Des chercheurs de l'U de T démontrent un ver d'IA alimentable par des modèles ouverts gratuits

Des chercheurs du laboratoire CleverHans de l'Université de Toronto ont démontré une nouvelle classe de logiciels malveillants : un ver alimenté par l'IA qui utilise des modèles d'IA open-weight accessibles au public pour adapter sa stratégie de propagation en temps réel. Dirigée par Nicolas Papernot, l'équipe a construit un prototype de preuve de concept dans un laboratoire numérique sécurisé et fermé et a publié ses résultats le 2 juin 2026. On pense que ces travaux sont les premiers à montrer que de petits modèles d'IA gratuits – et non des systèmes coûteux de pointe – peuvent alimenter des vers capables de prendre le contrôle de réseaux, de détourner des ressources de calcul et de lancer des attaques sophistiquées à un coût quasi nul.
Comment cela fonctionne
Les vers traditionnels suivent un script fixe programmé par un humain. S'ils rencontrent une défense qu'ils n'ont pas été conçus pour contourner, ils échouent. Le ver IA de Papernot brise ce schéma. Il utilise un modèle open-weight gratuit (par exemple, issu de l'écosystème croissant de modèles téléchargeables) pour évaluer chaque appareil ciblé, identifier les vulnérabilités connues et adapter sa stratégie d'attaque à la volée. Le ver se copie lui-même d'un appareil à l'autre sans intervention de l'utilisateur ni même que celui-ci s'en rende compte.
L'équipe s'est concentrée sur les modèles open-weight – des modèles dont les poids sont librement accessibles – car ils peuvent être débarrassés de leurs garde-fous de sécurité et affinés à des fins malveillantes. La communauté de la cybersécurité sous-estime souvent cette menace, partant du principe que ces petits modèles n'ont pas la puissance nécessaire pour causer des dégâts réels. Les recherches de l'U de T réfutent cette hypothèse.
Implications clés
- Pas besoin d'IA coûteuse : Le ver peut être construit avec des modèles gratuits et téléchargeables que tout le monde peut modifier.

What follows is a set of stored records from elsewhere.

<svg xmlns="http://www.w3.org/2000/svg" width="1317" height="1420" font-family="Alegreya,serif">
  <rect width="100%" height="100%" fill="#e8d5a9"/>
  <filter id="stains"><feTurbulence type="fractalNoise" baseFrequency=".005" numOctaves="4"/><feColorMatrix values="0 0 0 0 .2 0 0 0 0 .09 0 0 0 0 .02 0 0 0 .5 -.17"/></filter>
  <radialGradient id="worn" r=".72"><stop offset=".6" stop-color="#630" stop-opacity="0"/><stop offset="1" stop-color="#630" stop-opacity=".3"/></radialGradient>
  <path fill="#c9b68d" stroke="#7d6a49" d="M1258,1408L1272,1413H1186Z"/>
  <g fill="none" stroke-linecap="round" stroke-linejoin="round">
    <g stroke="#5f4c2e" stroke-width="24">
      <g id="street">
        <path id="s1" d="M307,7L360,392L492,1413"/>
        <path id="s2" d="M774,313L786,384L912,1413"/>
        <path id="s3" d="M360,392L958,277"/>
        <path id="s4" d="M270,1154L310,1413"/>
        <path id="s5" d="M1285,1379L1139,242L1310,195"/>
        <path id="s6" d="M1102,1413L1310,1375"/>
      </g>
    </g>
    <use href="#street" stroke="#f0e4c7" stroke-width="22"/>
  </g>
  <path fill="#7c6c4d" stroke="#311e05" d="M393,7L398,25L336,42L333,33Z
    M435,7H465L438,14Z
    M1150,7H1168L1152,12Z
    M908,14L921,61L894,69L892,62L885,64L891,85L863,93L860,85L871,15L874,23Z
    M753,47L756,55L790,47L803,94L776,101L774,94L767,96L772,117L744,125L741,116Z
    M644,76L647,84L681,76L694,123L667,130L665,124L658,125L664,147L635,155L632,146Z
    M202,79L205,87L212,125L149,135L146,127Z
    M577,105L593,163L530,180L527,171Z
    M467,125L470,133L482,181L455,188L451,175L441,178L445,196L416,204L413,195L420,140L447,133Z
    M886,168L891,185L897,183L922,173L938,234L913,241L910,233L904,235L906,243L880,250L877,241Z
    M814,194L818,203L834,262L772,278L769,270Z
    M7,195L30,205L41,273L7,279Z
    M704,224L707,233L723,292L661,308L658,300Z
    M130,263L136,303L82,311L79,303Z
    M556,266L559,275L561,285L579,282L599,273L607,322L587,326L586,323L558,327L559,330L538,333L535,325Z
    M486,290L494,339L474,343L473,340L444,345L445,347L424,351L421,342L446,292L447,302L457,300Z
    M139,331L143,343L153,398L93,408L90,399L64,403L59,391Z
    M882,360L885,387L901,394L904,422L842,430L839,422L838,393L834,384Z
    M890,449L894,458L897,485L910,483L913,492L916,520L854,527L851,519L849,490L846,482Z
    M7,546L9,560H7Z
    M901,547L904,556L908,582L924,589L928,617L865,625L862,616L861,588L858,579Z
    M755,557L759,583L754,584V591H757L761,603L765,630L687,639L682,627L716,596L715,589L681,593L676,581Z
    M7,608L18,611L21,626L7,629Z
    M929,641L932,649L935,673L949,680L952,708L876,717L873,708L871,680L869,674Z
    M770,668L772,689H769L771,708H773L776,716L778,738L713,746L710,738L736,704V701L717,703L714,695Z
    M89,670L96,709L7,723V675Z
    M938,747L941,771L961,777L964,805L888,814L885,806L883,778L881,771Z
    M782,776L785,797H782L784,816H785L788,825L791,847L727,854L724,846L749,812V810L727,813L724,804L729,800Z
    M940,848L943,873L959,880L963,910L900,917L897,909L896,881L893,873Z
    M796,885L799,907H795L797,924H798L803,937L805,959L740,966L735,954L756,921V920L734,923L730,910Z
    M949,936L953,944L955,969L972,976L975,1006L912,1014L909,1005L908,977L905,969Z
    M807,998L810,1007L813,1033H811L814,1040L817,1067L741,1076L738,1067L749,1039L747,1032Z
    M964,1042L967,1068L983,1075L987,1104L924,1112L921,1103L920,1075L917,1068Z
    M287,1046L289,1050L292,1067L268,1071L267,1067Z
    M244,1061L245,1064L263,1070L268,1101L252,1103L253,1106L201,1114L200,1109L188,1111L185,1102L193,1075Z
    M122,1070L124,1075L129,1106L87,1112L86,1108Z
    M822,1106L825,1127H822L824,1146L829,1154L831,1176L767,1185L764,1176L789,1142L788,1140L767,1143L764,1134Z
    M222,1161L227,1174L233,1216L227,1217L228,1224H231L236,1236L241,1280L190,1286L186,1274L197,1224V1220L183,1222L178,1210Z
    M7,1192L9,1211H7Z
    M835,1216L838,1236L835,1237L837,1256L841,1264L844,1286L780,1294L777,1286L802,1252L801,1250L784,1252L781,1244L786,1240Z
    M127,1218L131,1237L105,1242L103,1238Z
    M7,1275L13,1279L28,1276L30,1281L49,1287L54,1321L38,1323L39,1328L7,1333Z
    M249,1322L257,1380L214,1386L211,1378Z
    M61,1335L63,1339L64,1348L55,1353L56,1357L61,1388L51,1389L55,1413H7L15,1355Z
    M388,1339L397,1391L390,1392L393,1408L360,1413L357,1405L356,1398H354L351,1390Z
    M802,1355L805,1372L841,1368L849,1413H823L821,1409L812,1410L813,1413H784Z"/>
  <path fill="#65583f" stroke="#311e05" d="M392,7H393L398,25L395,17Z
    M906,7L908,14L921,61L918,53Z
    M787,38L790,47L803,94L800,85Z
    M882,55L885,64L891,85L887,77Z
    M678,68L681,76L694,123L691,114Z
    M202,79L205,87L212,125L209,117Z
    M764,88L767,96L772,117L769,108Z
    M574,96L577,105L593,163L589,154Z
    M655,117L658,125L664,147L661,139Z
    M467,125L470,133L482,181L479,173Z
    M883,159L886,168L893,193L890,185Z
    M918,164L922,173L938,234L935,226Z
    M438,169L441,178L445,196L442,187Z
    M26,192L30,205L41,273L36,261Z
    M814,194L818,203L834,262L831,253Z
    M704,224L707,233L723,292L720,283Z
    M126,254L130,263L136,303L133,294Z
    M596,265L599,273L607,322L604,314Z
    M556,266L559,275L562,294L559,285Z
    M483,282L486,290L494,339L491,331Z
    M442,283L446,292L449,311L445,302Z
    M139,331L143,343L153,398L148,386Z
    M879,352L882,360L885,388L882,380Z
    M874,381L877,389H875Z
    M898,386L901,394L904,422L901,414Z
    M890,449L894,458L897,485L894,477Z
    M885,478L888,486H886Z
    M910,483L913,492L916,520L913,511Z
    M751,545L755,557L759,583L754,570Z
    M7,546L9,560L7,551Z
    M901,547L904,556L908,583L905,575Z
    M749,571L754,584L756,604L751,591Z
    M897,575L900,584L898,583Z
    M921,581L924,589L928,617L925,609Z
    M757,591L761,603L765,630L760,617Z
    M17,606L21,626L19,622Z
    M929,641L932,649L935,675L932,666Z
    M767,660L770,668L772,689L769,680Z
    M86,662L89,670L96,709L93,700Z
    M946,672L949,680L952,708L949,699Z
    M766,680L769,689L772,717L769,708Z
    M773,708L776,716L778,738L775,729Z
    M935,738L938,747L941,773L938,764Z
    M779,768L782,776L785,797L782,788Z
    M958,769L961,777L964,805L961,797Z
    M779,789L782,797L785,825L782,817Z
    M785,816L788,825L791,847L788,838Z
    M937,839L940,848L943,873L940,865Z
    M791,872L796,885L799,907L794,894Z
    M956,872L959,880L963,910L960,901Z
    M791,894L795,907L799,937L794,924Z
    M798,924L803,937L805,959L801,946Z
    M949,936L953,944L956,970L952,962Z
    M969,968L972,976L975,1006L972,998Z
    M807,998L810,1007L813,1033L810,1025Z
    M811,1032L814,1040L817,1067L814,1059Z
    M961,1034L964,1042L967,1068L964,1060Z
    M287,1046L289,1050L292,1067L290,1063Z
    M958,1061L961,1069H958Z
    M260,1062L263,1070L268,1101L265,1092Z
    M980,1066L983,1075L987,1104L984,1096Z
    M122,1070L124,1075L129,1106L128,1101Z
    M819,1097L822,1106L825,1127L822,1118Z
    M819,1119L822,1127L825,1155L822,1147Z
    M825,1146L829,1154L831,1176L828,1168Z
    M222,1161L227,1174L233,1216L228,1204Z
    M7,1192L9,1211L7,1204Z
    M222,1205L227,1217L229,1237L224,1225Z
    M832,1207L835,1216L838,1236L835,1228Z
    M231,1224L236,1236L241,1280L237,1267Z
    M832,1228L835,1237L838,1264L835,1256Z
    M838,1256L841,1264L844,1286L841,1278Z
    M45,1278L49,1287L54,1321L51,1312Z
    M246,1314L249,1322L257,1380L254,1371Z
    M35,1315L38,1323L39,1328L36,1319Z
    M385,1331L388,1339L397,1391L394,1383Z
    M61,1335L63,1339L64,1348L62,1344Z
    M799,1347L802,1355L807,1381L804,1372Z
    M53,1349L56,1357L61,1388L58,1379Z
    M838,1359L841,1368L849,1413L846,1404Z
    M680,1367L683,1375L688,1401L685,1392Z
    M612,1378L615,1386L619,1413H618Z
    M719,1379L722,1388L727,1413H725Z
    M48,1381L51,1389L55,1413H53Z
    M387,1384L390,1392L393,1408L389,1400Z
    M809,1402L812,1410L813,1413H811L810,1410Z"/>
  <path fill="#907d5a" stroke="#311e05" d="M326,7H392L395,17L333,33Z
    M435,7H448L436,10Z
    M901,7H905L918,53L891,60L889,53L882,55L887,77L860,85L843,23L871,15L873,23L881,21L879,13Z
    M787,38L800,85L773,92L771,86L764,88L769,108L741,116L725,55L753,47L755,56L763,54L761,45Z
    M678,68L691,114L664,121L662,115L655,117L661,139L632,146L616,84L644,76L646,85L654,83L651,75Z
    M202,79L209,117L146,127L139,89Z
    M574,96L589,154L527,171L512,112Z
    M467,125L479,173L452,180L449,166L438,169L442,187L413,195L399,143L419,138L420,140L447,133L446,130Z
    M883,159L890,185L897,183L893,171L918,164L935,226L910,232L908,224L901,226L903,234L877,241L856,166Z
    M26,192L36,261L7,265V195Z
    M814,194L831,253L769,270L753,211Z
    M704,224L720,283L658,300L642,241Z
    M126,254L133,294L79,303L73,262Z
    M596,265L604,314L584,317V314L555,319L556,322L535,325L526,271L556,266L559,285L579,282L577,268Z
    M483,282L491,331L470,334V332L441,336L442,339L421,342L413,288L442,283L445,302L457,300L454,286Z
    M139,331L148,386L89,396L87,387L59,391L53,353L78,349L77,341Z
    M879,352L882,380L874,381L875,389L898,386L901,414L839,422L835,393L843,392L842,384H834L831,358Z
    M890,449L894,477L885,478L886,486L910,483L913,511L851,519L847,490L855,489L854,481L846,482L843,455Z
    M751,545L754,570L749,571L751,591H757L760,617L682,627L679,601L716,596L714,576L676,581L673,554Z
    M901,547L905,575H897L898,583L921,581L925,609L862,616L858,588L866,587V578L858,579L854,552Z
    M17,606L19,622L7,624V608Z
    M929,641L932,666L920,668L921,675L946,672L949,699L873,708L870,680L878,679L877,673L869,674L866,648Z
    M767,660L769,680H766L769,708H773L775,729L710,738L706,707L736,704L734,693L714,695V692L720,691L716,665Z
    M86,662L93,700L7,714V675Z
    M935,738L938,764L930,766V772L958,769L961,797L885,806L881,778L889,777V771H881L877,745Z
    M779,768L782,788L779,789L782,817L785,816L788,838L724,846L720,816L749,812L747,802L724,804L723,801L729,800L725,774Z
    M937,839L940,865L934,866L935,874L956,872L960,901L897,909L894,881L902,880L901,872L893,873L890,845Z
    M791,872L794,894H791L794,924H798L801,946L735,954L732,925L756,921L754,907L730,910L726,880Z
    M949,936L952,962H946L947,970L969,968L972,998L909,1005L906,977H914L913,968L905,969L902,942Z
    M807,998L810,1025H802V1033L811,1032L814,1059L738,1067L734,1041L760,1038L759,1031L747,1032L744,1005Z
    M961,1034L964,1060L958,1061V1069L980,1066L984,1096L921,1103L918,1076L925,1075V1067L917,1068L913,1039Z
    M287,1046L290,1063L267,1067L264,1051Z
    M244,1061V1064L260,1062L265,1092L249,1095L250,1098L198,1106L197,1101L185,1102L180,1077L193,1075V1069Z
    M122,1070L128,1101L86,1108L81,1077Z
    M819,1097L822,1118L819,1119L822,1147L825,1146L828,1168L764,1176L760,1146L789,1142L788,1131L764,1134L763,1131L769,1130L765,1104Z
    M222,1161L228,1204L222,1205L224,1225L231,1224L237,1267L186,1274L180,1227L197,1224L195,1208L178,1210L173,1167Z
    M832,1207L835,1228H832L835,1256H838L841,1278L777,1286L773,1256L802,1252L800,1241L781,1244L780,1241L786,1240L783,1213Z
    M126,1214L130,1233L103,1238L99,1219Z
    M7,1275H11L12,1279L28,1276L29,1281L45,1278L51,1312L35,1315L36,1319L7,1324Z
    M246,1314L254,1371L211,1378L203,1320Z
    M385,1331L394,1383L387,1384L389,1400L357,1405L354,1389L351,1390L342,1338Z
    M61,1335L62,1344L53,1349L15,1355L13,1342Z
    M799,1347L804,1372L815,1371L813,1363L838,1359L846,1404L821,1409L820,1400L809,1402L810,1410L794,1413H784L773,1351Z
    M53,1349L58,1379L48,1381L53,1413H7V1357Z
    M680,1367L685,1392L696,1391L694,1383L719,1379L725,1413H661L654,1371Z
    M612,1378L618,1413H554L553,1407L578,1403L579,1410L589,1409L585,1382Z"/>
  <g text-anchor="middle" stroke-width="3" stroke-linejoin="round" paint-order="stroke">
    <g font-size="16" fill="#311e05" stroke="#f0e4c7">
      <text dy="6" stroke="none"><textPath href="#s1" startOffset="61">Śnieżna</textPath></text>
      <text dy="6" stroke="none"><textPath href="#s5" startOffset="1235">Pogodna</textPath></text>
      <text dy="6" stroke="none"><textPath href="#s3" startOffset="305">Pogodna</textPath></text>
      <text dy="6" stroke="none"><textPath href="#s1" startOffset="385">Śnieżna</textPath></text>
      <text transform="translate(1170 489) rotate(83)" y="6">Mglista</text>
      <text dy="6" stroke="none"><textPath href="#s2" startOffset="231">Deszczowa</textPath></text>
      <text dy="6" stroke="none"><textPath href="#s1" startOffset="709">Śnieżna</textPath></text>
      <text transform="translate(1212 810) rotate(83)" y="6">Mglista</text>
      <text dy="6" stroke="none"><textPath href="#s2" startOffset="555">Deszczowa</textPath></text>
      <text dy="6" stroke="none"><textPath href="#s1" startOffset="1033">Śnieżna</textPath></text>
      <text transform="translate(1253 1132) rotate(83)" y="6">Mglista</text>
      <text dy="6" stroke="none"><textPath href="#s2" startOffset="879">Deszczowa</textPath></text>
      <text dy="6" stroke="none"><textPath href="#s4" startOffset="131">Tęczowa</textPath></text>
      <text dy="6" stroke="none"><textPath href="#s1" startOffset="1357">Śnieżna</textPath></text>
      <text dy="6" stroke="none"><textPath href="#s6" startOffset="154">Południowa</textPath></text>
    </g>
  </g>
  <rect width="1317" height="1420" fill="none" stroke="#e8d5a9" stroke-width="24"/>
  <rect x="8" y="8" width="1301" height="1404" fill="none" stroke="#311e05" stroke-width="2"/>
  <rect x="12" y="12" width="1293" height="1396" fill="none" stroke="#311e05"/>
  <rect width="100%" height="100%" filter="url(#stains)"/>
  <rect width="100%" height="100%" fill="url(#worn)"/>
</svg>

- Adaptatif en temps réel : Contrairement aux vers scriptés, ce ver IA modifie son approche au fur et à mesure qu'il se propage, exploitant les faiblesses propres à chaque appareil.
- Large surface de ciblage : Chaque appareil en ligne – des ordinateurs portables aux systèmes CVC en passant par les contrôleurs de réseaux électriques – est une cible potentielle.
- Les défenses actuelles sont insuffisantes : Les protections existantes sont conçues pour des vers statiques et scriptés ; elles ne sont pas encore prêtes à faire face à des variantes adaptatives pilotées par l'IA.
Divulgation responsable
Avant de publier, les chercheurs ont partagé leurs résultats avec les organismes nationaux de la science, de la sécurité et de la défense afin de conseiller sur la divulgation responsable. La version publiée a été soigneusement expurgée pour supprimer toute information qui pourrait aider des acteurs malveillants. Papernot a déclaré : "La raison pour laquelle nous menons ces recherches est d'assurer la sécurité de l'écosystème numérique dont nous dépendons tous – pour protéger les gens."
Pour les développeurs et les équipes de sécurité
Ces recherches constituent un signal d'alarme précoce. Si vous travaillez dans la cybersécurité, la défense des réseaux ou la sécurité de l'IA, cet article devrait éclairer votre modèle de menace. Attendez-vous à ce que les vers augmentés par l'IA deviennent une menace pratique plus tôt que beaucoup ne le prévoient. Les travaux de l'équipe permettent à la communauté de développer des contre-mesures de manière proactive.